The Spark

the Voice of
The Communist League of Revolutionary Workers–Internationalist

“The emancipation of the working class will only be achieved by the working class itself.”
— Karl Marx

Behind the North Korean Crisis:
The Drive of U.S. Imperialism

Sep 18, 2017

According to U.S. officials and the news media, the North Korean government is supposedly run by “dangerous mad men,” who are threatening the world with “weapons of mass destruction,” because the North Korean military has carried out several tests of both nuclear weapons and ballistic missiles over the last year.

In fact, the real aggressor, armed to the teeth with a vast arsenal of the most barbaric weapons of mass destruction, is none other than the U.S. government and military itself. For the last 65 years, the U.S. military has threatened North Korea with nuclear annihilation on a regular basis.

During the Korean War (1950-53), the U.S. considered using nuclear weapons seven times. Starting in 1958, the U.S. placed “Honest John” nuclear missiles, atomic cannons, and nuclear cruise missiles on the Korean peninsula.

The U.S. ended this program in 1991, after the fall of the Soviet Union. But that didn’t end the U.S. military and nuclear threats against North Korea. The U.S. has been conducting war games every year on that country’s border, rehearsing invasion, occupation and the assassination of top North Korean officials.
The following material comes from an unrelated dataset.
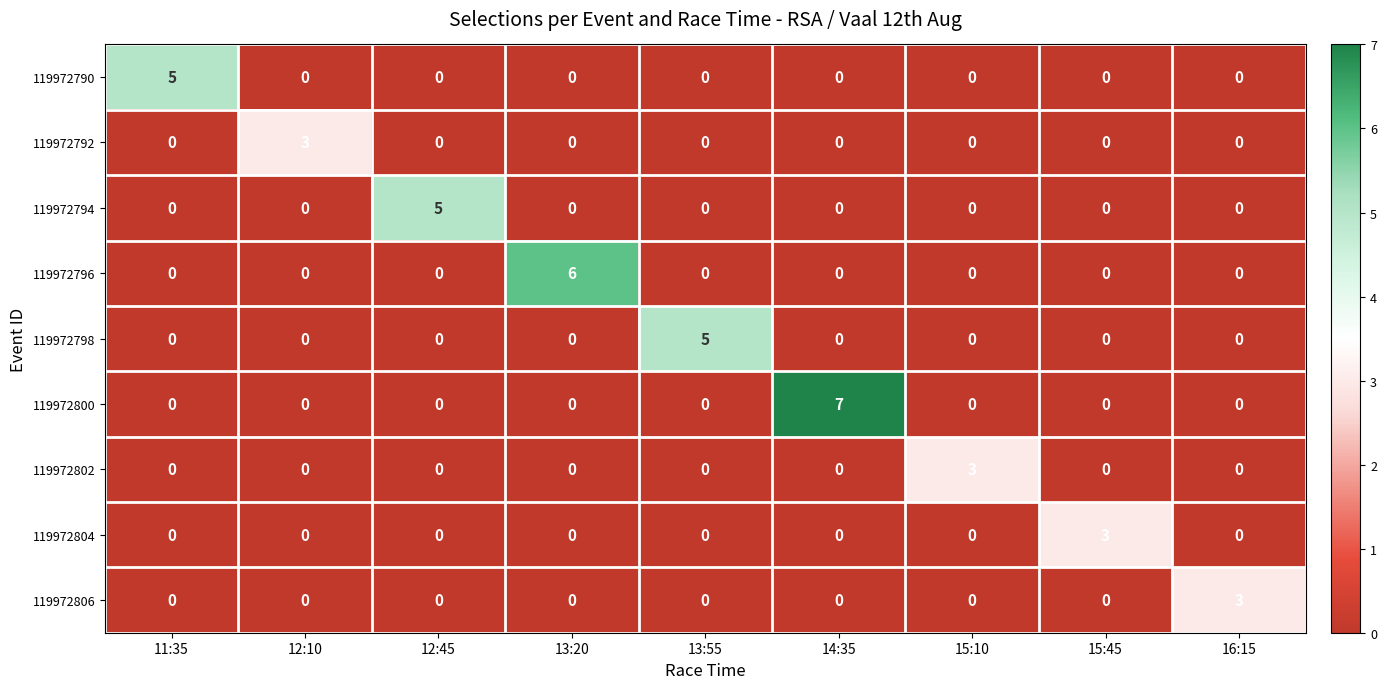

Which category has the highest value in the 119972794 series?

12:45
The war games that began this spring involved over 300,000 U.S. and South Korean troops, and included carrier battle group and submarine maneuvers, amphibious landings of mechanized brigades, naval blockade, live fire drills, special forces infiltration, as well as B-1B, B-2 and B-52 nuclear bombing runs.

These war games are no idle threats. During the Korean War, the U.S. military carried out one of the most destructive and vindictive wars in history, exterminating one-quarter of the North Korean population and bombing the country into a moonscape, dropping 50,000 gallons of napalm every single day for over three years!

Many were rightfully horrified by Trump’s recent talk of letting loose “fire and fury” against North Korea. But that is exactly what the U.S. did during the Korean War. And it is exactly what U.S. leaders have threatened ever since. General Colin Powell, for example, twice threatened to turn North Korea into a “charcoal briquette.”

No, the Korean War is not over. And not only because the mighty U.S. super-power aims to continue to punish the country and its people for daring to stand up to U.S. dictates. The U.S. military is using the North Korean crisis, that U.S. imperialism itself provoked, as an excuse and cover for “the Asian pivot,” that is, the U.S. military build-up throughout Asia, a build-up aimed against its big competitors in the region, China and Russia.

And as the U.S. military extends its tentacles ever deeper into one of the world’s fastest growing regions, trying to impose the domination of U.S. imperialism, it is turning the entire world into an increasingly more dangerous powder keg.